Reading passage
=== Begin Enclosure ===
The analysis regarding whether valid consideration was paid for the Property was also fraught with factual discrepancies. Unresolved in the record was whether the de minimis consideration of $10 was paid and whether consideration had been exchanged as a result of the restitution agreement, to which BASS was a party. Therefore, BASS and Webb’s motion for summary judgment on the basis of invalid consideration was denied.

Unjust Enrichment

Much of Coastal’s counterclaim for unjust enrichment required little discussion: BASS was enriched by the embezzled funds; Coastal was thereby impoverished; both the enrichment and impoverishment were causally related by the embezzlement; and both the enrichment and impoverishment arose without justification. Yet Webb contended he and BASS were innocent parties and as such they should not be penalized for what Burkett did. The Court was unpersuaded because: (i) Burkett’s actions as a member of BASS are imputed to the entity as an officer, director, or manager of an entity; and (ii) Delaware law permits restitution even when the recipient is innocent of wrongdoing.
=== End Enclosure ===
Information provided
=== Begin Enclosure ===
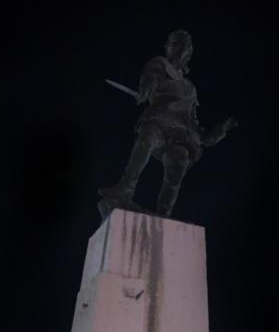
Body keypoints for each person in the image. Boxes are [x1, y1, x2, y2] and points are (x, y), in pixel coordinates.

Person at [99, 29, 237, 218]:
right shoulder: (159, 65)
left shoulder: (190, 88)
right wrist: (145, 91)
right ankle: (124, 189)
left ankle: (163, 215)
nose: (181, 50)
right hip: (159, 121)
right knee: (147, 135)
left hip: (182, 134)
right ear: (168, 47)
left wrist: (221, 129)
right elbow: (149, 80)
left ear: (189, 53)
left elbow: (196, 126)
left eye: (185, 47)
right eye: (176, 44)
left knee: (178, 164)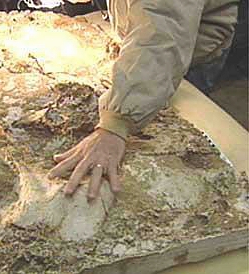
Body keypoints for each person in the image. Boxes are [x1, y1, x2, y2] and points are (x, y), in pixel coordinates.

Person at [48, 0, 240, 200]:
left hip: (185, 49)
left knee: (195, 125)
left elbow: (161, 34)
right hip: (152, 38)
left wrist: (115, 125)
=== End Enclosure ===
=== Begin Enclosure ===
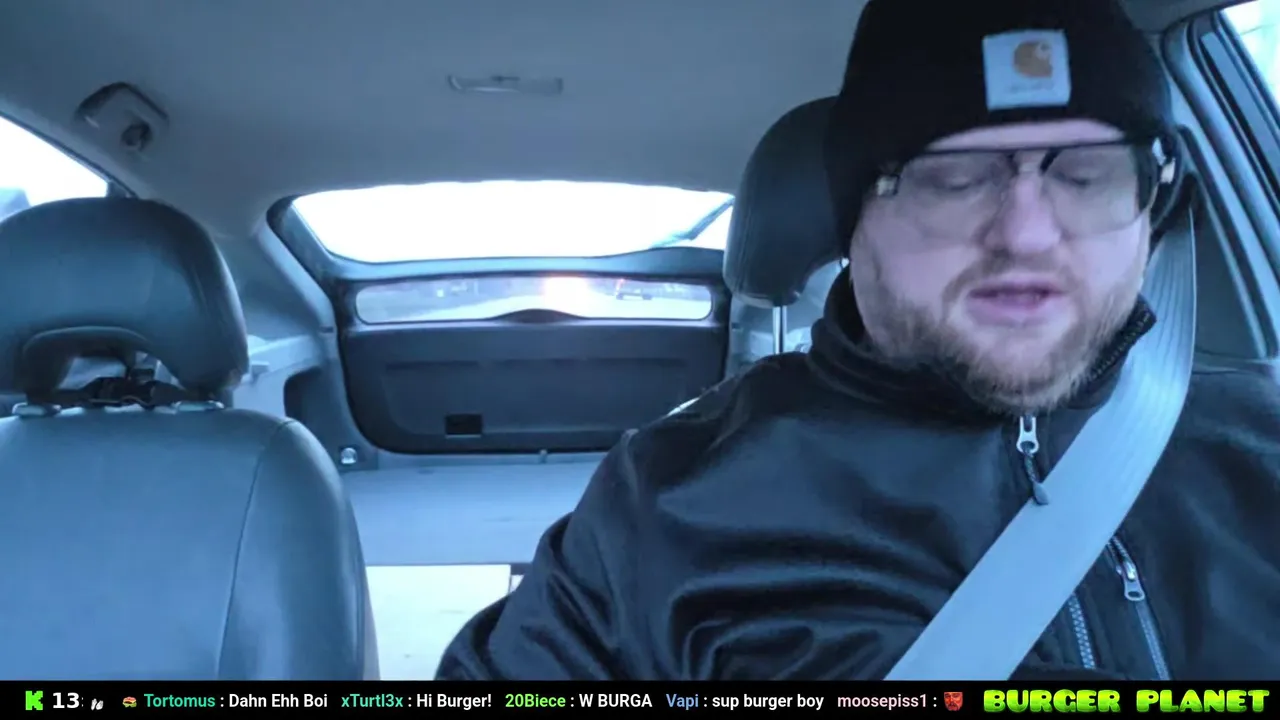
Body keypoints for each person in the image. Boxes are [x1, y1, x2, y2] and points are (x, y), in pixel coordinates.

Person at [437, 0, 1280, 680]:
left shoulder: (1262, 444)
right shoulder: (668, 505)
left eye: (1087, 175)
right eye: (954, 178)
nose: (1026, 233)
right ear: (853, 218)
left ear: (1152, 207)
=== End Enclosure ===
Check your understanding
A. In the case summary, which motion was denied on the basis of invalid consideration?
B. Print the passage of the case summary from "The analysis regarding" up to and including "consideration was denied.".

Responses in order
A. BASS and Webb's motion for summary judgment.

B.
The analysis regarding whether valid consideration was paid for the Property was also fraught with factual discrepancies. Unresolved in the record was whether the de minimis consideration of $10 was paid and whether consideration had been exchanged as a result of the restitution agreement, to which BASS was a party. Therefore, BASS and Webb’s motion for summary judgment on the basis of invalid consideration was denied.